Action item = Extract the text read from each of the items below, copying every line word for word, and leave the pictures out of your answer.
======== Exercise materials
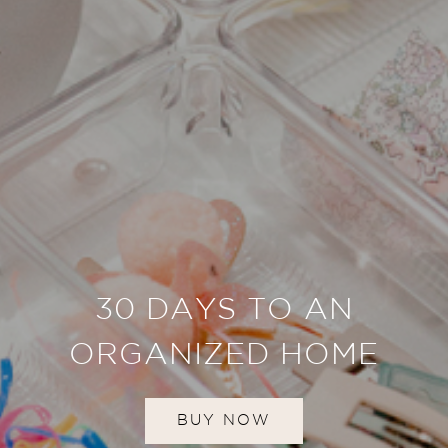
30 DAYS TO AN
ORGANIZED HOME
BUY NOW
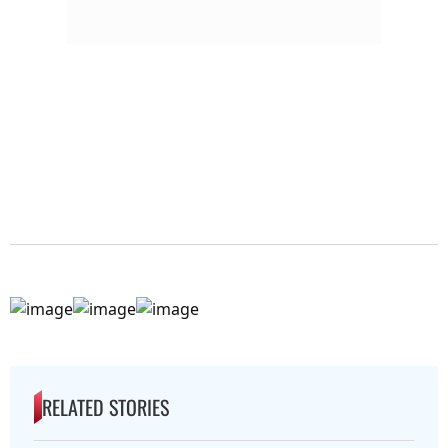
RELATED STORIES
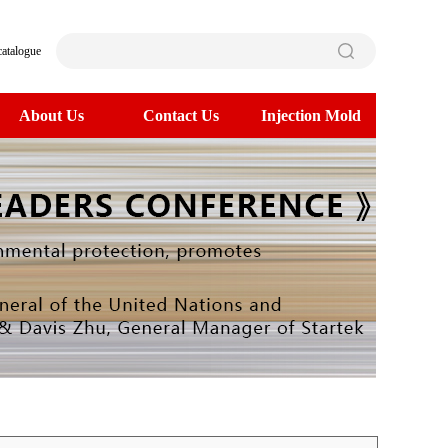
catalogue
About Us
Contact Us
Injection Mold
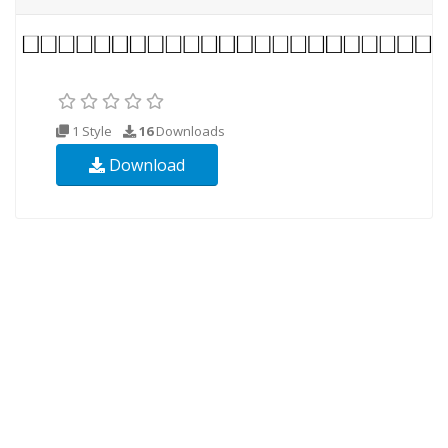
1 Style
16
Downloads
Download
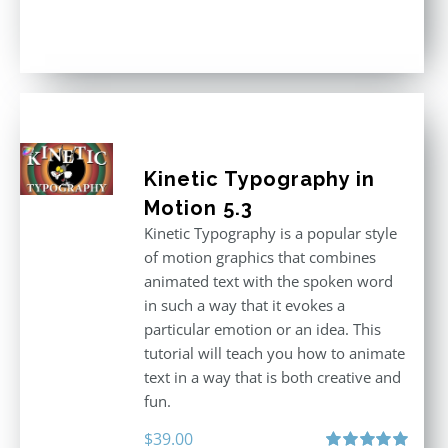
Rated
4.86
out of 5
Kinetic Typography in
Motion 5.3
Kinetic Typography is a popular style
of motion graphics that combines
animated text with the spoken word
in such a way that it evokes a
particular emotion or an idea. This
tutorial will teach you how to animate
text in a way that is both creative and
fun.
$
39.00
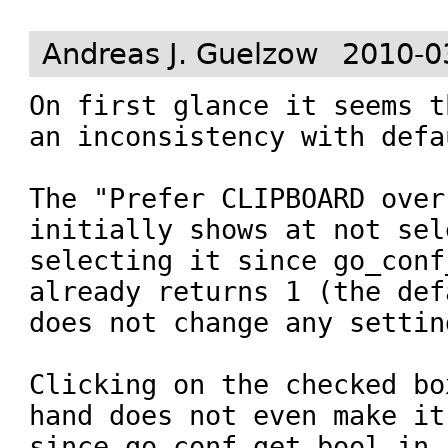
Andreas J. Guelzow
2010-0
On first glance it seems t
an inconsistency with defa
The "Prefer CLIPBOARD over
initially shows at not sel
selecting it since go_conf
already returns 1 (the def
does not change any setting
Clicking on the checked bo
hand does not even make it
since go_conf_get_bool in 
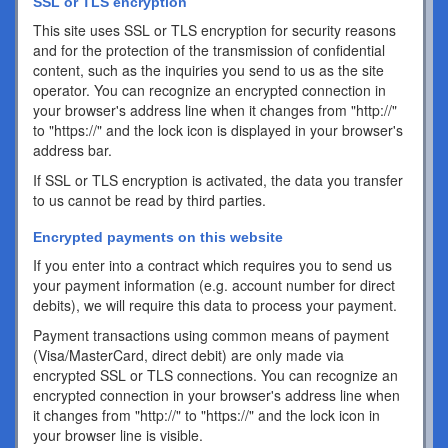
SSL or TLS encryption
This site uses SSL or TLS encryption for security reasons
and for the protection of the transmission of confidential
content, such as the inquiries you send to us as the site
operator. You can recognize an encrypted connection in
your browser's address line when it changes from "http://"
to "https://" and the lock icon is displayed in your browser's
address bar.
If SSL or TLS encryption is activated, the data you transfer
to us cannot be read by third parties.
Encrypted payments on this website
If you enter into a contract which requires you to send us
your payment information (e.g. account number for direct
debits), we will require this data to process your payment.
Payment transactions using common means of payment
(Visa/MasterCard, direct debit) are only made via
encrypted SSL or TLS connections. You can recognize an
encrypted connection in your browser's address line when
it changes from "http://" to "https://" and the lock icon in
your browser line is visible.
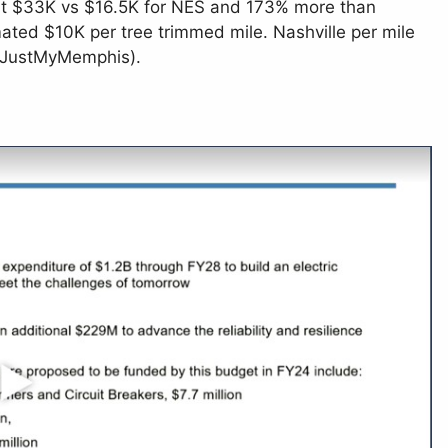
 at $33K vs $16.5K for NES and 173% more than
ated $10K per tree trimmed mile. Nashville per mile
 (JustMyMemphis).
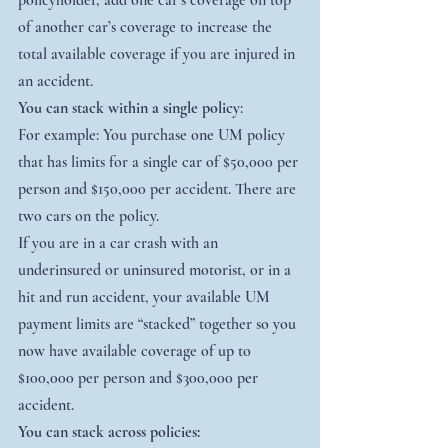
policyholder, add one car’s coverage on top 
of another car’s coverage to increase the 
total available coverage if you are injured in 
an accident.
You can stack within a single policy
:
For example: You purchase one UM policy 
that has limits for a single car of $50,000 per 
person and $150,000 per accident. There are 
two cars on the policy.
If you are in a car crash with an 
underinsured or uninsured motorist, or in a 
hit and run accident, your available UM 
payment limits are “stacked” together so you 
now have available coverage of up to 
$100,000 per person and $300,000 per 
accident.
You can stack across policies:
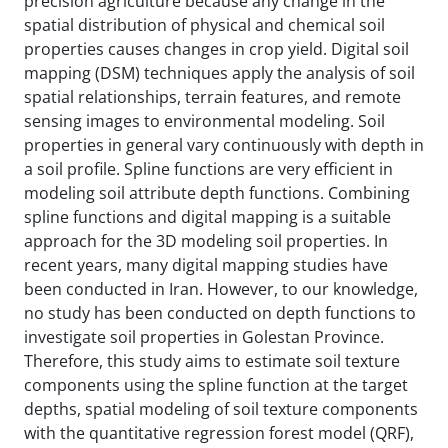
precision agriculture because any change in the
spatial distribution of physical and chemical soil
properties causes changes in crop yield. Digital soil
mapping (DSM) techniques apply the analysis of soil
spatial relationships, terrain features, and remote
sensing images to environmental modeling. Soil
properties in general vary continuously with depth in
a soil profile. Spline functions are very efficient in
modeling soil attribute depth functions. Combining
spline functions and digital mapping is a suitable
approach for the 3D modeling soil properties. In
recent years, many digital mapping studies have
been conducted in Iran. However, to our knowledge,
no study has been conducted on depth functions to
investigate soil properties in Golestan Province.
Therefore, this study aims to estimate soil texture
components using the spline function at the target
depths, spatial modeling of soil texture components
with the quantitative regression forest model (QRF),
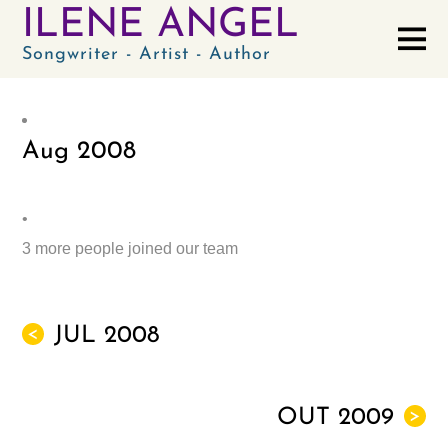
ILENE ANGEL
Songwriter - Artist - Author
Aug
2008
•
3 more people joined our team
JUL 2008
<
OUT 2009
>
================
Answer area =
30 DAYS TO AN
ORGANIZED HOME
BUY NOW
RELATED STORIES
catalogue
About Us
Contact Us
Injection Mold
1 Style
16
Downloads
Download
Rated
4.86
out of 5
Kinetic Typography in
Motion 5.3
Kinetic Typography is a popular style
of motion graphics that combines
animated text with the spoken word
in such a way that it evokes a
particular emotion or an idea. This
tutorial will teach you how to animate
text in a way that is both creative and
fun.
$
39.00
Andreas J. Guelzow
2010-0
On first glance it seems t
an inconsistency with defa
The "Prefer CLIPBOARD over
initially shows at not sel
selecting it since go_conf
already returns 1 (the def
does not change any setting
Clicking on the checked bo
hand does not even make it
since go_conf_get_bool in 
SSL or TLS encryption
This site uses SSL or TLS encryption for security reasons
and for the protection of the transmission of confidential
content, such as the inquiries you send to us as the site
operator. You can recognize an encrypted connection in
your browser's address line when it changes from "http://"
to "https://" and the lock icon is displayed in your browser's
address bar.
If SSL or TLS encryption is activated, the data you transfer
to us cannot be read by third parties.
Encrypted payments on this website
If you enter into a contract which requires you to send us
your payment information (e.g. account number for direct
debits), we will require this data to process your payment.
Payment transactions using common means of payment
(Visa/MasterCard, direct debit) are only made via
encrypted SSL or TLS connections. You can recognize an
encrypted connection in your browser's address line when
it changes from "http://" to "https://" and the lock icon in
your browser line is visible.
 at $33K vs $16.5K for NES and 173% more than
ated $10K per tree trimmed mile. Nashville per mile
 (JustMyMemphis).
policyholder, add one car’s coverage on top 
of another car’s coverage to increase the 
total available coverage if you are injured in 
an accident.
You can stack within a single policy
:
For example: You purchase one UM policy 
that has limits for a single car of $50,000 per 
person and $150,000 per accident. There are 
two cars on the policy.
If you are in a car crash with an 
underinsured or uninsured motorist, or in a 
hit and run accident, your available UM 
payment limits are “stacked” together so you 
now have available coverage of up to 
$100,000 per person and $300,000 per 
accident.
You can stack across policies:
precision agriculture because any change in the
spatial distribution of physical and chemical soil
properties causes changes in crop yield. Digital soil
mapping (DSM) techniques apply the analysis of soil
spatial relationships, terrain features, and remote
sensing images to environmental modeling. Soil
properties in general vary continuously with depth in
a soil profile. Spline functions are very efficient in
modeling soil attribute depth functions. Combining
spline functions and digital mapping is a suitable
approach for the 3D modeling soil properties. In
recent years, many digital mapping studies have
been conducted in Iran. However, to our knowledge,
no study has been conducted on depth functions to
investigate soil properties in Golestan Province.
Therefore, this study aims to estimate soil texture
components using the spline function at the target
depths, spatial modeling of soil texture components
with the quantitative regression forest model (QRF),
ILENE ANGEL
Songwriter - Artist - Author
Aug
2008
•
3 more people joined our team
JUL 2008
<
OUT 2009
>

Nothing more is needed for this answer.